Improving Triage Level Classification Using Gradient Boosting Algorithms
Abstract
Triage in emergency departments (EDs) is critical for prioritizing patient care and optimizing limited healthcare resources. However, conventional triage systems are prone to inconsistencies, such as undertriage and overtriage, especially in high-demand clinical environments. This study proposes a machine learning approach for predicting triage levels using structured data from the emergency unit of a high-complexity regional hospital in Chile. The dataset was filtered to include only adult and dental consultation records, excluding pediatric and obstetric-gynecological cases due to their distinct clinical characteristics. Patients were classified into five triage levels (C1–C5), revealing a strong class imbalance, with C2 and C3 accounting for nearly 90% of records.
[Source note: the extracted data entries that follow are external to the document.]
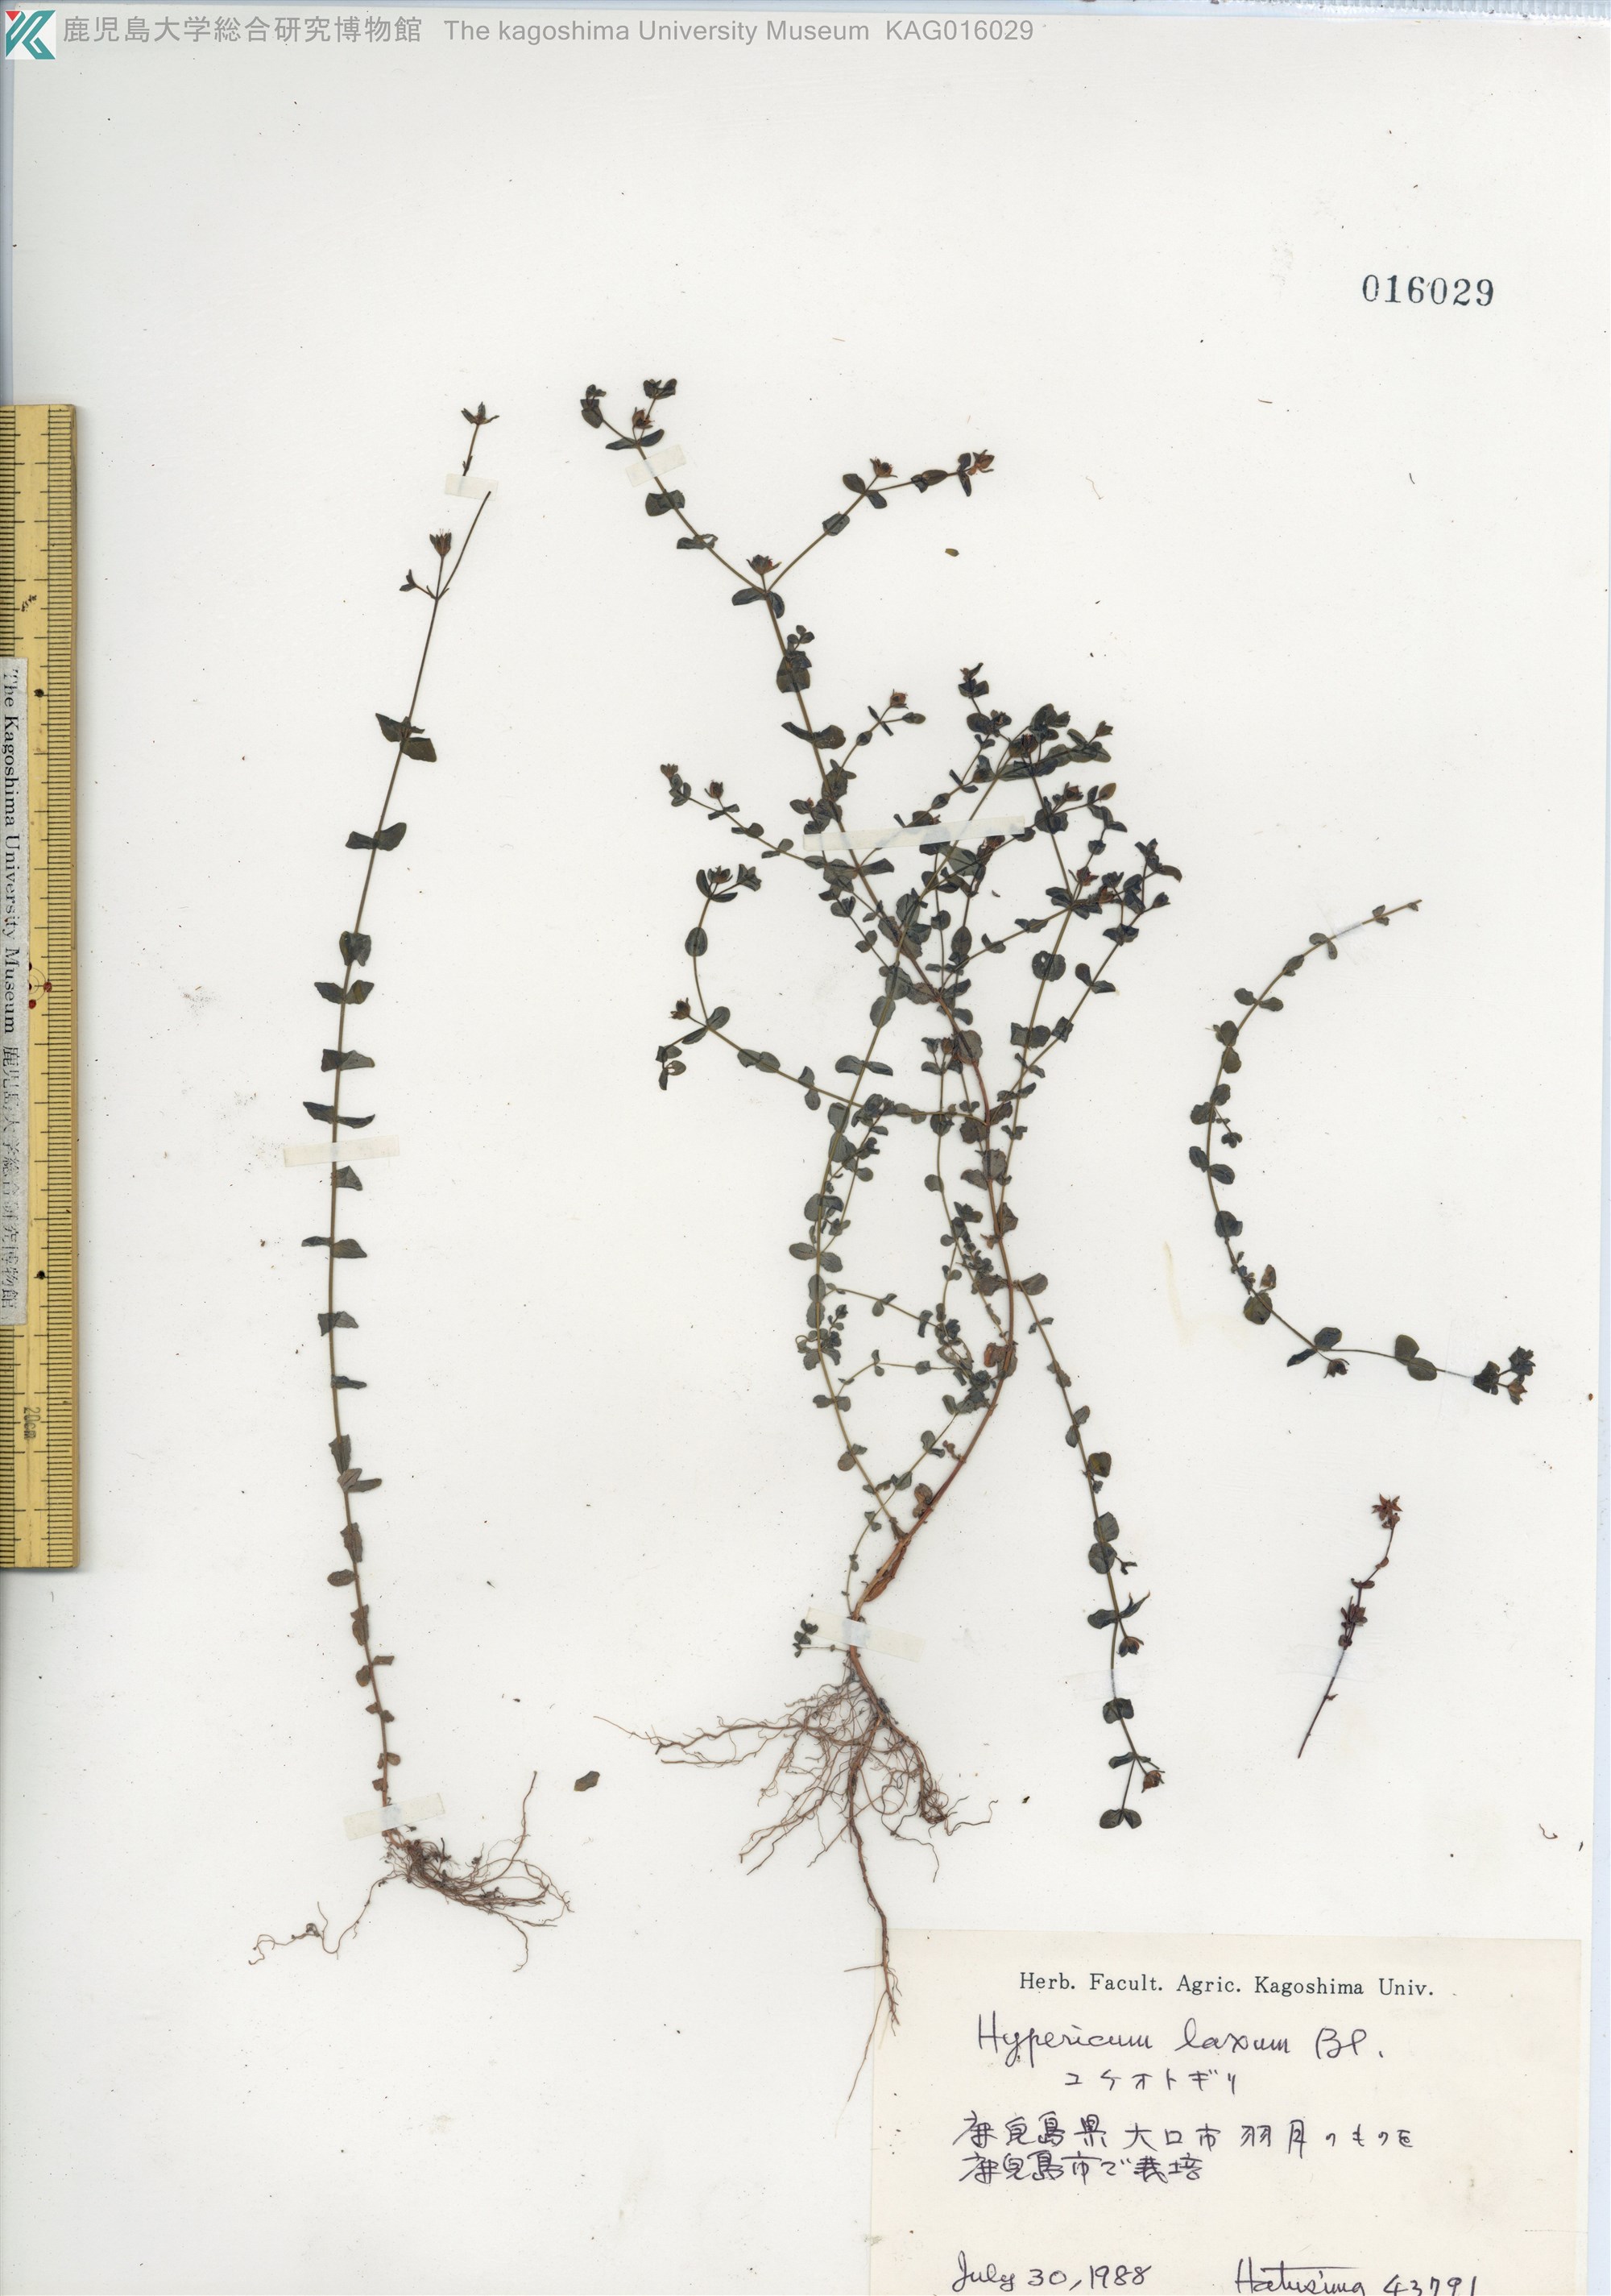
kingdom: Plantae
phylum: Tracheophyta
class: Magnoliopsida
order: Malpighiales
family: Hypericaceae
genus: Hypericum
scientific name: Hypericum japonicum
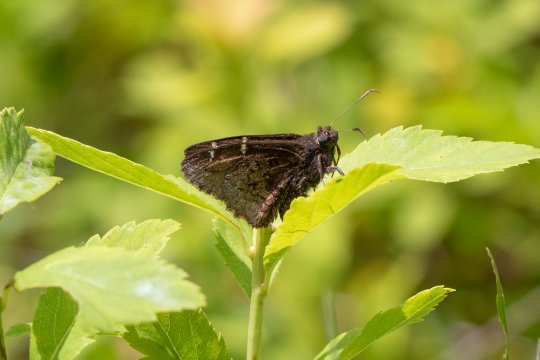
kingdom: Animalia
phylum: Arthropoda
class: Insecta
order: Lepidoptera
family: Hesperiidae
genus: Autochton
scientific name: Autochton
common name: Northern Cloudywing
We applied two tree-based gradient boosting algorithms, XGBoost and CatBoost, combined with Bayesian hyperparameter optimization and SVMSMOTE to address class imbalance. Data preprocessing included Random Forest-based imputation, standardization of numerical features, and one-hot encoding of categorical variables. Our results show that XGBoost outperformed CatBoost in overall accuracy (0.73) and weighted F1-score (0.72), particularly for the most frequent categories (C2 and C3). CatBoost, while slightly lower in global accuracy, achieved higher sensitivity in the minority class C1. Both models, however, exhibited limitations in predicting the C5 category, highlighting the ongoing challenge of accurately classifying less frequent triage levels.